Star Wars: Phasma
- Author: Delilah S. Dawson
- Audio read by: January LaVoy
- Language: English
- Series: Journey to Star Wars: The Last Jedi
- Genre: Science fiction
- Publisher: Del Rey Books
- Publication date: September 1, 2017
- Publication place: United States
- Media type: Print (Hardcover)
- Pages: 400 (First edition, hardcover)
- ISBN: 978-1-524-79631-0 (First edition, hardcover)

= Star Wars: Phasma =

Novel by Delilah S. Dawson

Star Wars: Phasma is a Star Wars novel by Delilah S. Dawson, published by Del Rey Books on September 1, 2017 as part of the Journey to Star Wars: The Last Jedi publishing initiative. It explores the backstory of Captain Phasma, the stormtrooper leader introduced in the 2015 film Star Wars: The Force Awakens.

The novel was announced at the Star Wars Celebration in April 2017, among several works related to The Force Awakens sequel film The Last Jedi. A comic book miniseries called Star Wars: Captain Phasma, exploring Phasma's adventures between the films, was announced at the same time. A stand-alone sequel novel, Star Wars: Galaxy's Edge: Black Spire, was released on August 17, 2019.

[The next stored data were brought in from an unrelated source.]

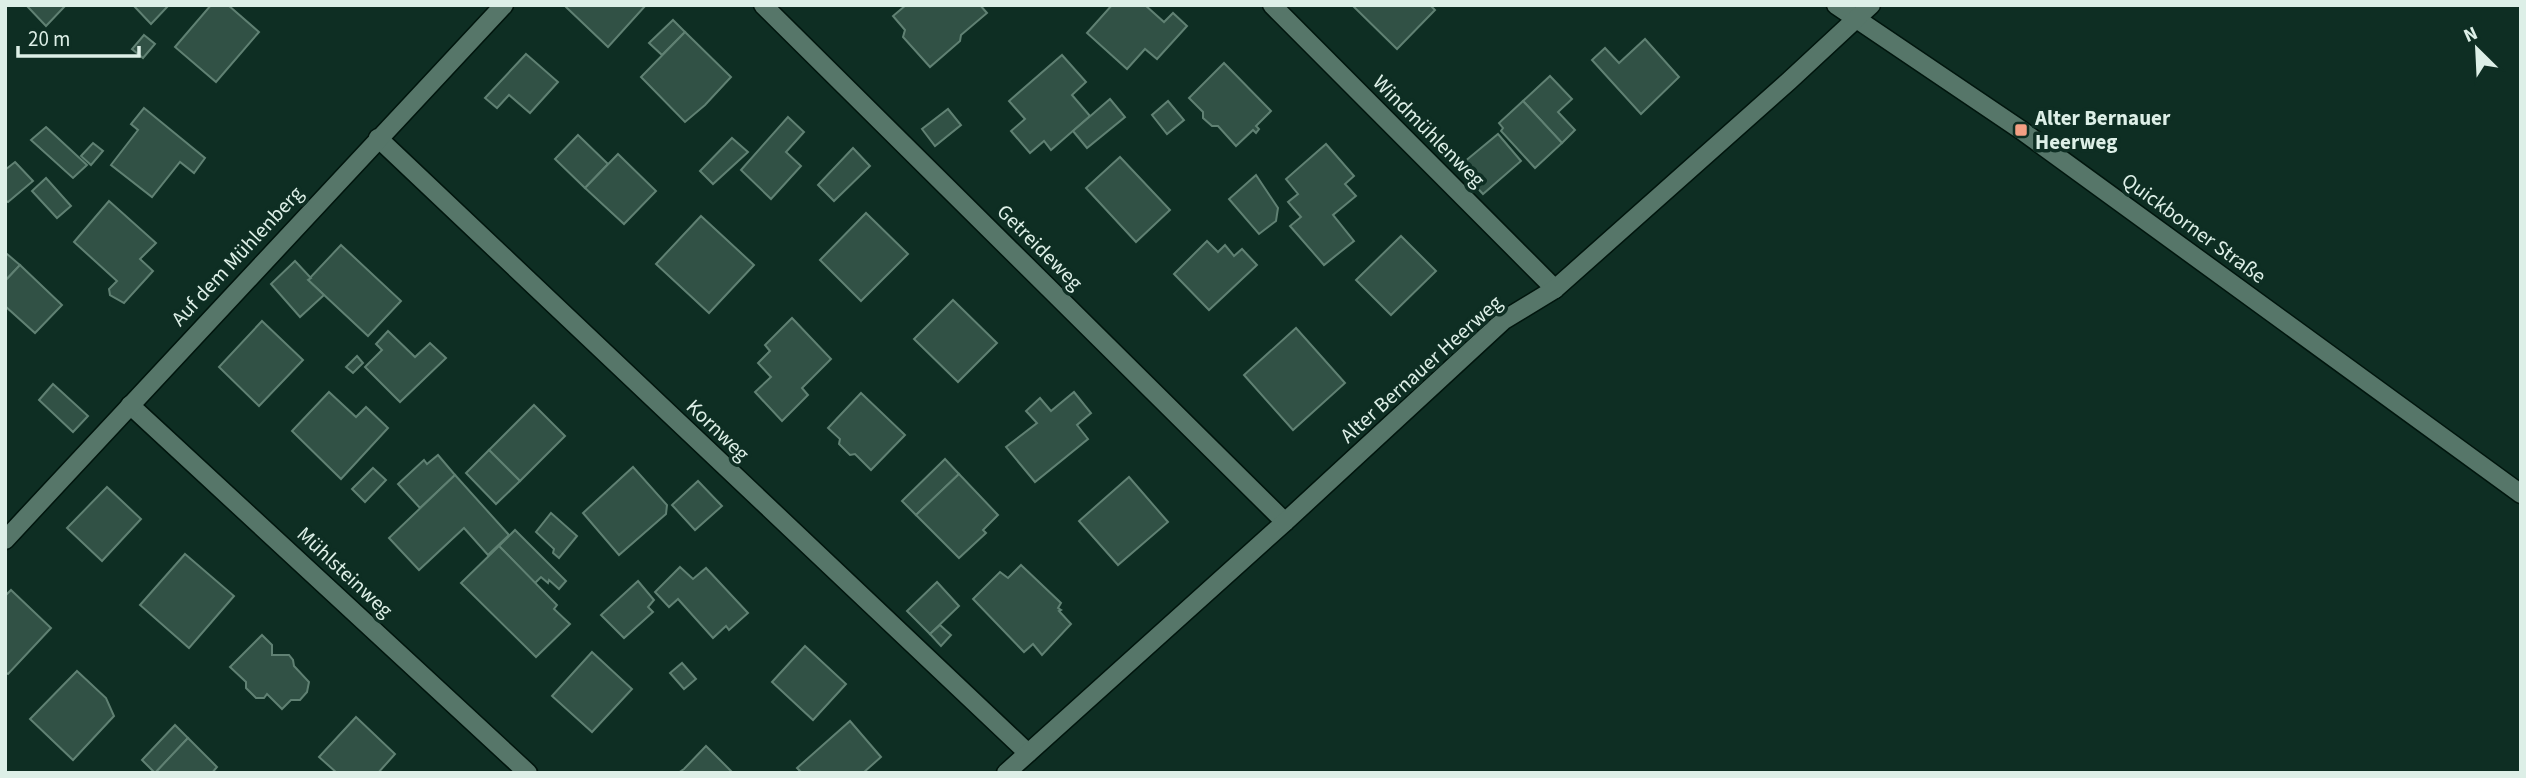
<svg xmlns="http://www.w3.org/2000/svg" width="2526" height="778" viewBox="0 0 2526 778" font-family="'Source Sans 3',sans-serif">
<rect width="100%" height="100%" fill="#0e2e23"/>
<g fill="#315145" stroke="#608173" stroke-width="2">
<polygon points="26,5 66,5 46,26"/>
<polygon points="133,5 169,5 151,24"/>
<polygon points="211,5 228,5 259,32 216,82 175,47"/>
<polygon points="567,5 646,5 608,47 566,7"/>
<polygon points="906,5 980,5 987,13 961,35 960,41 930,67 903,37 905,30 893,16"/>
<polygon points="1112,5 1145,5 1164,22 1173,13 1187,26 1157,59 1145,49 1127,69 1087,33"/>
<polygon points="1352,5 1430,5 1435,10 1397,49"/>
<polygon points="673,20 685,32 662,55 649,43"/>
<polygon points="685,32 731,77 705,105 685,122 641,77"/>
<polygon points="144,35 155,44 143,58 132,49"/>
<polygon points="1645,39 1679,77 1641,114 1592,60 1605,48 1619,63"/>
<polygon points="526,54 558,82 530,113 509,95 497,108 485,98"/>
<polygon points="1062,55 1086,82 1072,95 1090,116 1051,150 1044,141 1030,153 1011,131 1025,119 1009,101"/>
<polygon points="1224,63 1271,111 1256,126 1259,129 1256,133 1253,130 1236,146 1218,126 1212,126 1203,118 1203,112 1189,98"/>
<polygon points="1550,76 1572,99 1558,112 1575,130 1562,143 1523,101"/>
<polygon points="1110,99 1125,117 1087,148 1073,131"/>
<polygon points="1168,101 1184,120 1167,134 1152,115"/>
<polygon points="1523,101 1562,143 1535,168 1501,131 1503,128 1499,123"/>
<polygon points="144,108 205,158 194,173 180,162 152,197 111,165 138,130 131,124"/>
<polygon points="948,109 961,125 935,146 922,129"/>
<polygon points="788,117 804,132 786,152 801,166 771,199 741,170"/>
<polygon points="46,127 87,165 73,178 31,140"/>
<polygon points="1498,134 1521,161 1483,194 1458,167"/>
<polygon points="578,135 608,164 585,188 555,159"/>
<polygon points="732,138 748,152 713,184 700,171"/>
<polygon points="93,143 103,151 91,165 81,156"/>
<polygon points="1326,144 1354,176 1345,184 1356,196 1333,215 1354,241 1324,265 1290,226 1301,217 1288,202 1298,194 1286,179"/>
<polygon points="853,148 870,166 834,201 818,185"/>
<polygon points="618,154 656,191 624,224 585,188"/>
<polygon points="1120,157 1170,210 1136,242 1086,188"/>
<polygon points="15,162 33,181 8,202 5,200 5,170"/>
<polygon points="1256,175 1278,208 1276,221 1259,234 1229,199"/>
<polygon points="46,178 71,206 57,218 32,191"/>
<polygon points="109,201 156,243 140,259 153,271 124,303 110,295 109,289 117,281 74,242"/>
<polygon points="866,213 908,254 861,301 820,260"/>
<polygon points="701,216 754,265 709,313 656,264"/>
<polygon points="1401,236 1436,271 1391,315 1356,280"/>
<polygon points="1207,241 1218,252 1225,245 1234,256 1242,249 1257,265 1209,310 1174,274"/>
<polygon points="341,245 401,301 368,336 308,280"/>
<polygon points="7,254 20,265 5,281 5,256"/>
<polygon points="295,261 311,278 308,280 324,295 300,317 271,284"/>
<polygon points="20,265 62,305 35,333 5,306 5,281"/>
<polygon points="953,300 997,343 958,382 914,339"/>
<polygon points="792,318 831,359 802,388 808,395 782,421 755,392 771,377 758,363 770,351 765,345"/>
<polygon points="262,321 303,360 259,406 219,367"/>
<polygon points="1296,328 1345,383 1293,430 1244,375"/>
<polygon points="388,331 415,357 430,343 446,358 400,402 365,367 382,350 376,344"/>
<polygon points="357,356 363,363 353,373 346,367"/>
<polygon points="53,384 88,416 73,432 39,400"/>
<polygon points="329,392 356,417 366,407 388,428 341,479 292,431"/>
<polygon points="1074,392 1091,413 1077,425 1088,439 1035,482 1006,447 1037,423 1026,411 1040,398 1051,411"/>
<polygon points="861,393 905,435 871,470 855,454 850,455 839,444 840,439 828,428"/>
<polygon points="534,405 565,436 520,481 489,450"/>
<polygon points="489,450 520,481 496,504 466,473"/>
<polygon points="438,455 455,475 420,508 398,484 424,460 427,464"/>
<polygon points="945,459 959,474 916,515 902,501"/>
<polygon points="633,467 667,505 666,514 619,555 583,513"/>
<polygon points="373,468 386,480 365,502 352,489"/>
<polygon points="959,474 998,515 983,530 986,533 959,558 916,515"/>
<polygon points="455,475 509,535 488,555 464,528 419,570 389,538"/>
<polygon points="1129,477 1168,522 1118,565 1079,521"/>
<polygon points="698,481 722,506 695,530 672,505"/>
<polygon points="107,487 141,519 102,561 67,528"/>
<polygon points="551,513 577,536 559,558 553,553 554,549 536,532"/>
<polygon points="515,530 566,581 559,589 549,580 548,583 541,577 535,583 499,546"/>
<polygon points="499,546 557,605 554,609 570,624 536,657 461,583"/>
<polygon points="185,554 234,596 189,648 140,605"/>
<polygon points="1021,565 1061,603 1058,608 1061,610 1059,611 1071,624 1042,655 1033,644 1024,652 973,599 1000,572 1008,578"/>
<polygon points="680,567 693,579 706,568 748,613 729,630 726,626 713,638 678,599 669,607 655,592"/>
<polygon points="638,581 654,600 648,607 653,612 624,638 601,615"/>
<polygon points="937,582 959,606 930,634 907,611"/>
<polygon points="11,590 51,628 8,674 5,672 5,596"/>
<polygon points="940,625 951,635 941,646 930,634"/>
<polygon points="262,635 272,645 272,655 289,655 293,660 294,666 309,682 307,692 300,700 291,700 282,709 267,694 264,698 256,698 246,688 246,682 230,667"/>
<polygon points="805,646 846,684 813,720 772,682"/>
<polygon points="592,652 632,689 592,732 552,696"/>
<polygon points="682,663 696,679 684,689 670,673"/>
<polygon points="77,671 106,698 114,716 73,760 30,719"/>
<polygon points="356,717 395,754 378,773 337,773 319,757"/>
<polygon points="850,721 881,757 863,773 802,773 797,768"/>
<polygon points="175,725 188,738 155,773 142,760"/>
<polygon points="188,738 217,767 212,773 155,773"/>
<polygon points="706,746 733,773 678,773 684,769"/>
</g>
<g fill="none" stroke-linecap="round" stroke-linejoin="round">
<g stroke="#00150d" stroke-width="21">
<g id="street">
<polyline points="763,5 1285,522"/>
<polyline points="1272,5 1555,289"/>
<polyline points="1836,5 2021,130 2521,494"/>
<polyline points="378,138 1028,753"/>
<polyline points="130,405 528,773"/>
<polyline points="5,540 504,5"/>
<polyline points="1006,773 1285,522 1504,320 1555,289 1789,81 1871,5"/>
</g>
</g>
<use href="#street" stroke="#567669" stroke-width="18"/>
</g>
<rect fill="#f39f83" stroke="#0e2e23" stroke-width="2.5" x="2014" y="123" width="14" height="14" rx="3.5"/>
<g text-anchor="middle" stroke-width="7" stroke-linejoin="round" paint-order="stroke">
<g font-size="21" font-weight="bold" fill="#ddefe7" stroke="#0e2e23" text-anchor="start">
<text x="2035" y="125">Alter Bernauer<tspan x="2035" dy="24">Heerweg</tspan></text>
</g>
<g font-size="21" fill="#ddefe7" stroke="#0e2e23">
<text transform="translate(1429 131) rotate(45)" y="7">Windmühlenweg</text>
<text transform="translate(2194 228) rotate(36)" y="7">Quickborner Straße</text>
<text transform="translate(1040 247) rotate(45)" y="7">Getreideweg</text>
<text transform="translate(237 256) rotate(-47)" y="7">Auf dem Mühlenberg</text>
<text transform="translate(1421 369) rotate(-42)" y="7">Alter Bernauer Heerweg</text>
<text transform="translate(718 430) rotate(44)" y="7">Kornweg</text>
<text transform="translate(345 572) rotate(43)" y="7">Mühlsteinweg</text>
</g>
</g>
<rect width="2526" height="778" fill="none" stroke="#ddefe7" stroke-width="14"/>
<g transform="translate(2477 49) rotate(336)" stroke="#0e2e23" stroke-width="5" paint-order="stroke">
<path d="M0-5L12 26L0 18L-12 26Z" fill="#ddefe7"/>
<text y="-10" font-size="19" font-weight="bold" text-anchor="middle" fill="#ddefe7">N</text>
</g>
<path d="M18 46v10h121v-10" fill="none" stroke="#ddefe7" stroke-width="3.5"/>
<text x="28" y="46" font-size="21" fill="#ddefe7" stroke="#0e2e23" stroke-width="5" paint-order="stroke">20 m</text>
</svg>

Star Wars: Phasma is available as an audiobook and e-book.

==Plot==
Resistance spy Vi Moradi is captured and brought aboard the First Order Star Destroyer Absolution, where she is interrogated in secret by Cardinal, a stormtrooper captain in red armor. Cardinal seeks information to use against his nemesis, the powerful Captain Phasma. Buying time to stay alive and hopefully effect her escape, Vi tells the extended story of Phasma's origins on the ruined planet Parnassos, as told to her by Siv, one of Phasma's former warriors.

==Publication==
The novel was announced at the Star Wars Celebration in April 2017, among several works related to The Force Awakens sequel film The Last Jedi. A comic book miniseries called Star Wars: Captain Phasma, exploring Phasma's adventures between the films, was announced at the same time.

The novel was published by Del Rey Books on September 1, 2017.

==Reception==
Den of Geek wrote: "While it didn’t tell the story from Phasma’s point of view as much as I liked, this was definitely a solid Star Wars story." The Verge called it "an engrossing read". Dork Side of the Force concluded: "The novel is a must read prior to seeing The Last Jedi and will leave you on the edge of your seat the entire time."